> YOUR ASSIGNMENT
What is needed is an exact copy of every entry below, with the pictures left out.

> ENTRIES SUPPLIED
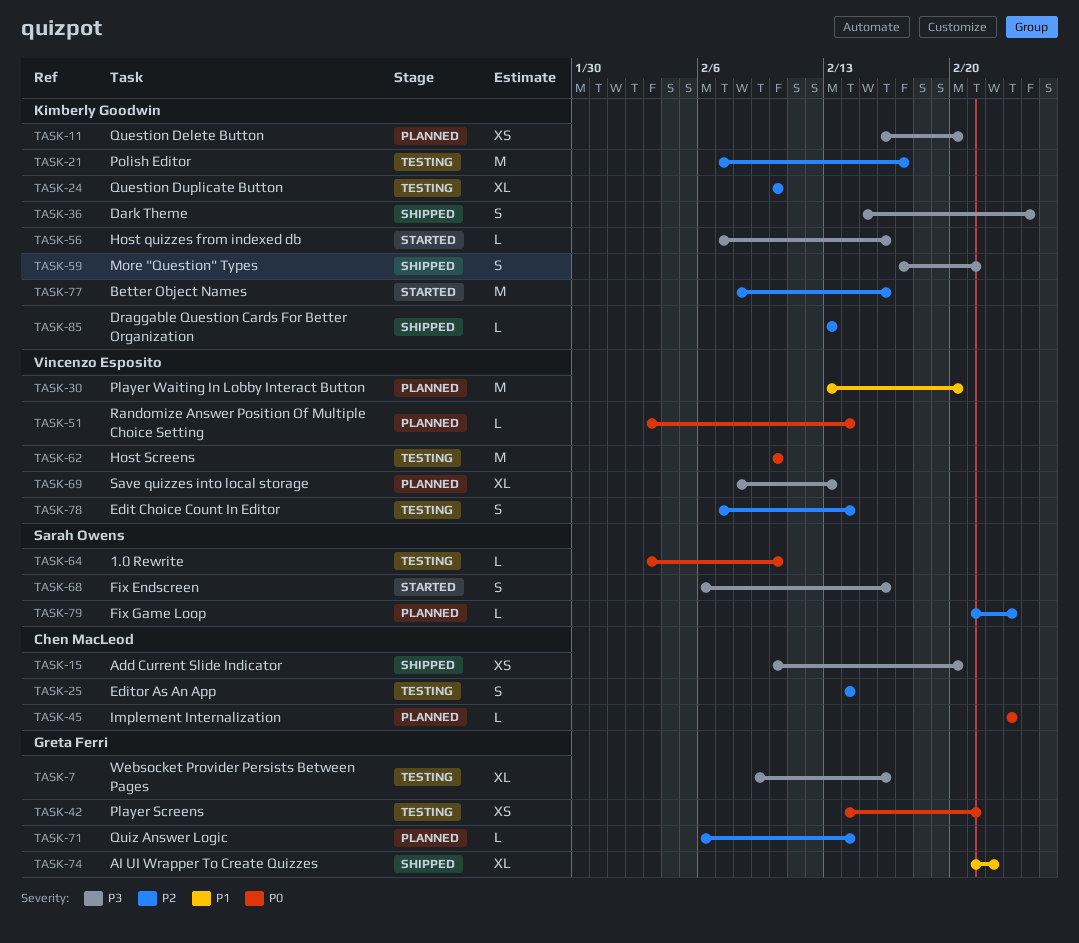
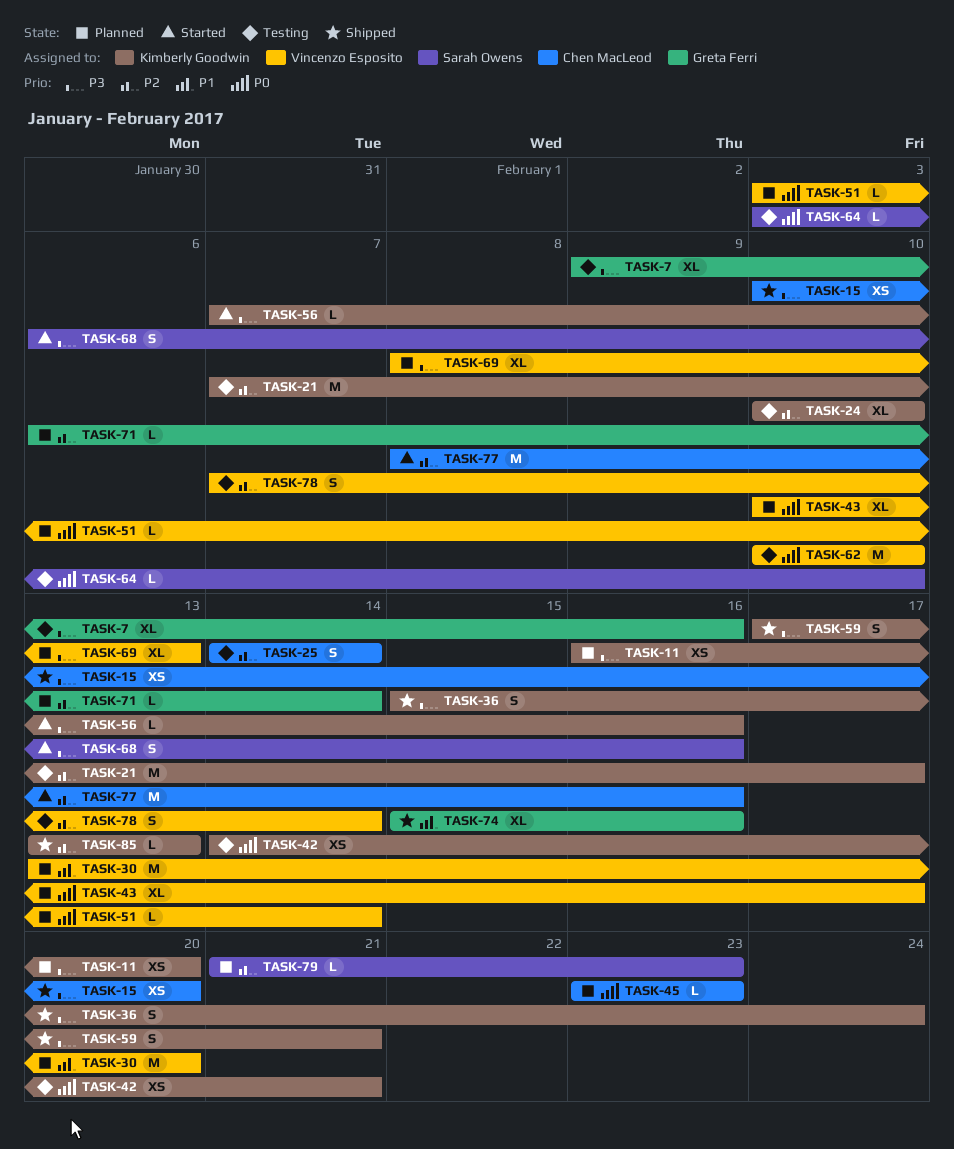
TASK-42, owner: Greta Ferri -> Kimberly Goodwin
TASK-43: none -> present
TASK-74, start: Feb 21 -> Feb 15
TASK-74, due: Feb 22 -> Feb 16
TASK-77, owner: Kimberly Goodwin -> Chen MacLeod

> EXERCISE SOLUTION
TASK-42, owner: Greta Ferri -> Kimberly Goodwin
TASK-43: none -> present
TASK-74, start: Feb 21 -> Feb 15
TASK-74, due: Feb 22 -> Feb 16
TASK-77, owner: Kimberly Goodwin -> Chen MacLeod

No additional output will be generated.